Did you never think about parlaying all your knowledge and expertise and connections into either a Sylvia Rhone–type CEO position at a major label, or a joint venture of your own?

I’ve been asked that many times, and I’ve had more than a few offers from major labels. But to be honest with you, I didn’t feel comfortable in that landscape. There are a lot of politics and rules within major labels, and they are pretty rigid in the way they do things. It didn’t feel like the right fit or vibe for me. At that point, I just felt like I needed to take time off. And I did. Once I left Tommy Boy, I started taking part-time gigs to learn more about music, purely for pleasure. I began working two or three days a week as a stock clerk for a specialty record store called Footlights, helping customers. I auditioned to get a radio show on WFMU, which is a listener-supported, free-form radio station based in Jersey City. I still do occasional fill-in shows for them, and love doing them. So basically, as my friend Irwin always says, I clawed my way to the bottom. And then, last fall, I helped curate the first ever hip-hop memorabilia auction for Sotheby’s. The proceeds from one particularly rare item went completely to an educational charity.
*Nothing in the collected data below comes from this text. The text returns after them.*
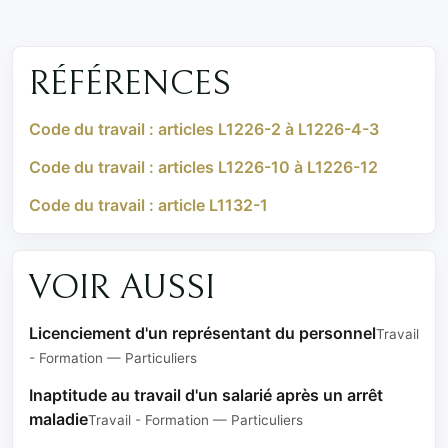
RÉFÉRENCES
Code du travail : articles L1226-2 à L1226-4-3
Code du travail : articles L1226-10 à L1226-12
Code du travail : article L1132-1
VOIR AUSSI
Licenciement d'un représentant du personnel
Travail
- Formation — Particuliers
Inaptitude au travail d'un salarié après un arrêt
maladie
Travail - Formation — Particuliers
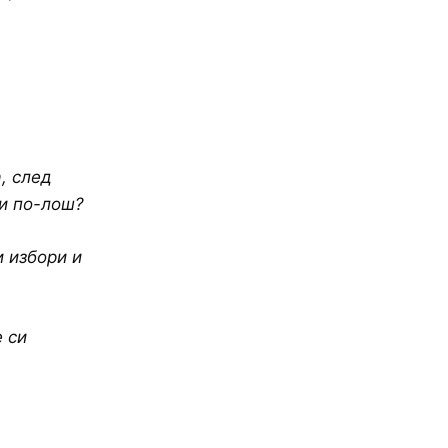
, след
ти по-лош?
и избори и
 си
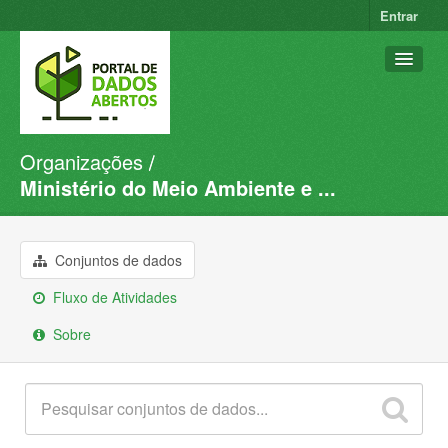
Entrar
Organizações
Conjuntos de dados
Ministério do Meio Ambiente e ...
Organizações
Grupos
Conjuntos de dados
Sobre
Fluxo de Atividades
Sobre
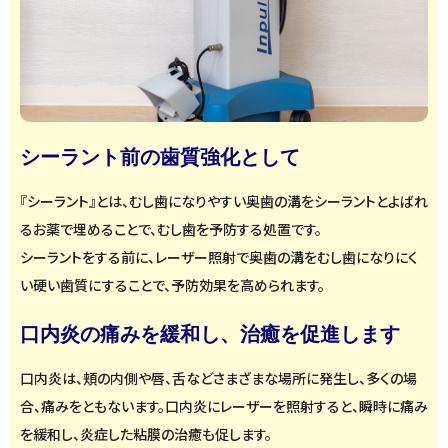
シーラント前の歯質強化として
『シーラント』とは、むし歯になりやすい奥歯の溝をシーラントとよばれ
るお薬で埋めることで、むし歯を予防する処置です。
シーラントをする前に、レーザー照射で奥歯の溝をむし歯になりにく
い硬い歯質にすることで、予防効果を高められます。
口内炎の痛みを緩和し、治癒を促進します
口内炎は、頬の内側や唇、舌などさまざまな場所に発生し、多くの場
合、痛みをともないます。口内炎にレーザーを照射すると、瞬時に痛み
を緩和し、炎症した粘膜の治癒も促します。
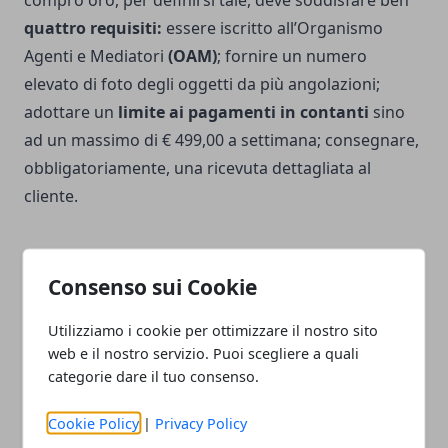
compro oro, per definirsi tale, deve soddisfare ben
quattro requisiti:
essere iscritto all’Organismo
Agenti e Mediatori
(OAM)
; fornire un numero
elevato di foto degli oggetti da più angolazioni;
adottare un
limite ai pagamenti in contanti
sino
ad un massimo di € 499,00 a settimana; consegnare,
obbligatoriamente, una ricevuta dettagliata al
cliente.
Consenso sui Cookie
Facebook
Twitter
Whatsapp
Utilizziamo i cookie per ottimizzare il nostro sito
web e il nostro servizio. Puoi scegliere a quali
categorie dare il tuo consenso.
Cookie Policy
|
Privacy Policy
Articolo Precedente
Articolo Successivo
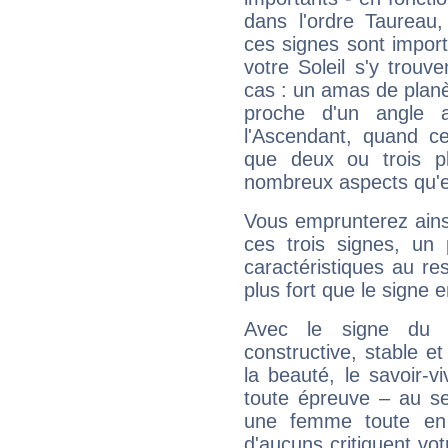
dans l'ordre Taureau,
ces signes sont impor
votre Soleil s'y trouv
cas : un amas de planè
proche d'un angle 
l'Ascendant, quand c
que deux ou trois pl
nombreux aspects qu'el
Vous emprunterez ainsi
ces trois signes, u
caractéristiques au re
plus fort que le signe e
Avec le signe du T
constructive, stable e
la beauté, le savoir-
toute épreuve – au s
une femme toute en 
d'aucuns critiquent vo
I kind of laugh to myself that I got out of the recording industry while the getting was good. Because between 1999 and 2000, Napster had basically stolen the major label’s lunch money. It’s been said before by people more eloquent than I, that the music industry on the cusp of the twenty-first century was a victim of its own hubris. CDs had been such a cash cow for major labels that they thought they would always be able to dictate the format and mediums on which the public listened to music. They were really caught with their pants down.

And now that music companies seem to have regained some economic equilibrium with the advent of streaming media, do you predict another wave of corporate hubris, or have the multinational juggernauts learned their lesson? Do today’s micro-media platforms and the DIY methods used to make and sell music remind you at all of hip-hop in the early 1980s?

In a way, it is fascinating to see, once again, all these incredibly scrappy, entrepreneurial young people using whatever technology is at hand to lead the charge against all the old top-down business models. There are now so many generations of clever entrepreneurs who’ve come up through hip-hop that they really know what to do. These kids today are so smart, that while looking at recording music as part of the pie, they and their savvy young managers are simultaneously going to move themselves into equity positions in all sorts of businesses, from energy drinks and shares in Lyft to their own cannabis line. And that’s just early career starter moves! It’s gotten incredibly sophisticated with so many purposeful investment strategies, inclusive business models, and forward-looking ways to apply hip-hop hustle. It’s mind-boggling, but that’s the way it is now.